── Extrait du document

Mouvement d'occupation de terres dans l'Etat de Pernambuco
La mort dans les campagnes
Jonas Valente *
Nous publions, ci-dessous, quelques informations qui permettent d’appréhender, certes de façon fort parcellaire, la violence des affrontements à l’œuvre dans les campagnes brésiliennes, alors que la réforme agraire est fort loin d’avoir atteint les objectifs réduits que le gouvernement Lula s’était fixés. – Réd.
Pernambuco est connu comme un des Etats ( 8 millions d’habitants, capitale Recife) du Brésil où la lutte pour la réforme agraire se développe de la façon la plus intense. Selon des données provenant du Ministère du développement agraire (réforme agraire), c’est l’Etat qui a connu le plus grand nombre d’occupations (31 sur un total de 164 relevées) au cours de la mobilisation organisée entre janvier et août 2005. Malgré les tensions suscitées par le grand nombre de campements (regroupement de paysans sans terre dans l’attente de pouvoir s’installer sur des terres), d’installations et d’occupations, l’Etat de Pernambuco ne figure traditionnellement pas sur la liste des Etats qui comptent le plus grand nombre de morts à l’occasion des conflits se déroulant dans le secteur rural. Toutefois, cette situation semble être en train de se modifier puisque, fin septembre, des sans-terre et des travailleurs ruraux, liés aux divers mouvements revendicatifs paysans, subirent une vague d’attaques qui firent trois morts. De plus, des familles logeant dans des campements ont été attaquées.
La première victime fut Hanilton da Silva, dirigeant du MLST (Mouvement pour la libération des sans-terre). Constamment menacé par les grands propriétaires (fazendeiros) de la région à cause de ses activités dans le mouvement paysan, Hanilton fut assassiné à Itaiba (municipalité qui se trouve à quelque 350 km de Recife). Il a été abattu par 18 balles. Les jours suivants, selon des informations du MST, une série de tueurs (pistoleiros) ont encerclé un campement du mouvement dans la ville d’Altinho. Les membres du mouvement ont dû se cacher dans des bâtiments de la ferme et essuyer des tirs jusqu’à l’aube ; l’«aide» de la police, réclamée durant des heures, se manifesta au cours de la matinée.
Un nouvel assassinat fut enregistré dans la région d’Itacaimbo, dans une zone rurale de l’Etat de Pernambuco. Selon le rapport établi par le MST, Antonio José dos Santos, qui faisait partie d’un campement réunissant 43 familles fêtant la réception du titre leur donnant le droit d’occuper un terrain, après cinq ans de lutte, a quitté la ferme «pour aller acheter des cigarettes». Plus tard, il a été retrouvé mort avec des marques de coups, de tortures et 14 fractures. Le jour suivant, dans cette macabre régularité d’attentats quotidiens, le président du syndicat des travailleurs ruraux de Taquaritinga do Norte, Luiz Manoel, fut retrouvé assassiné dans sa maison par deux coups de pistolet.

────
── Données fournies

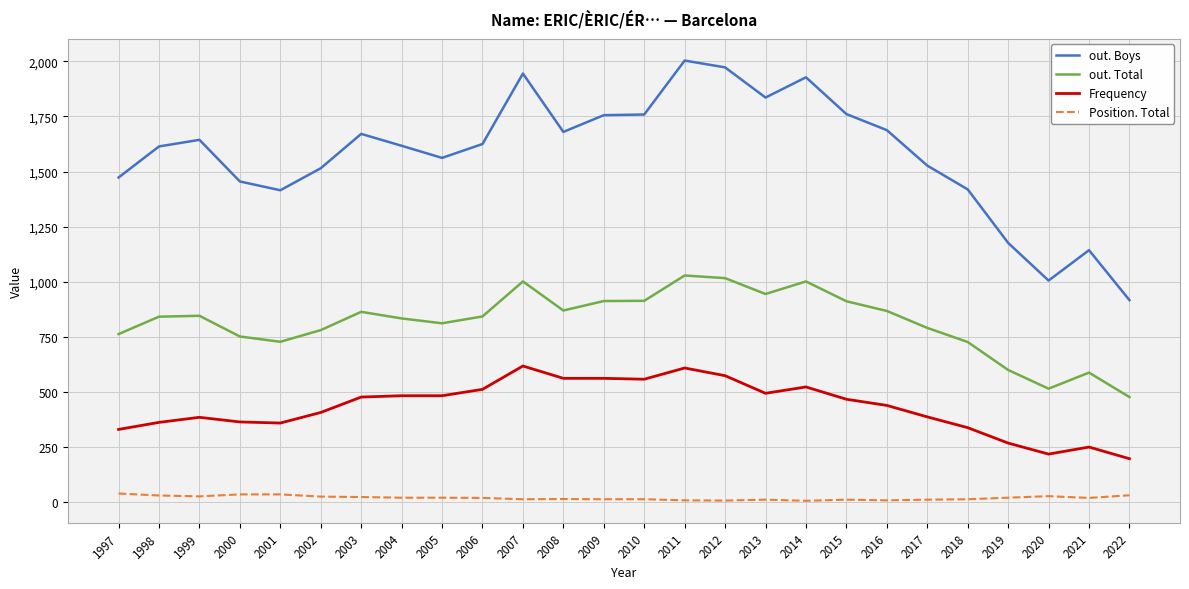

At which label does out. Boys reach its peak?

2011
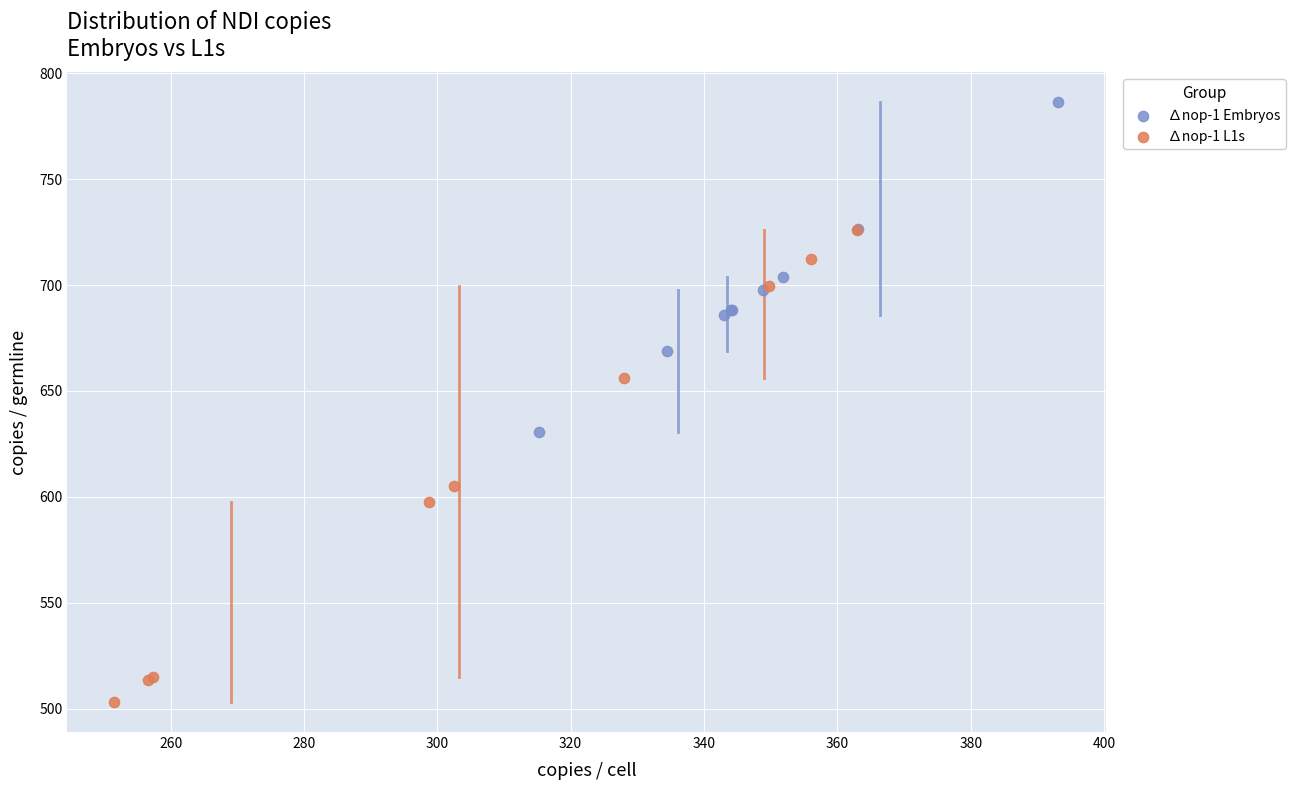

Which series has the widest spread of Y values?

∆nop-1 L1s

────

**Consigne**
D'après l'extrait sur les conflits agraires au Pernambuco, combien d'occupations l'État a-t-il connues pendant la mobilisation organisée entre janvier et août 2005 ?

**Réponse**
31 occupations, sur un total de 164 relevées.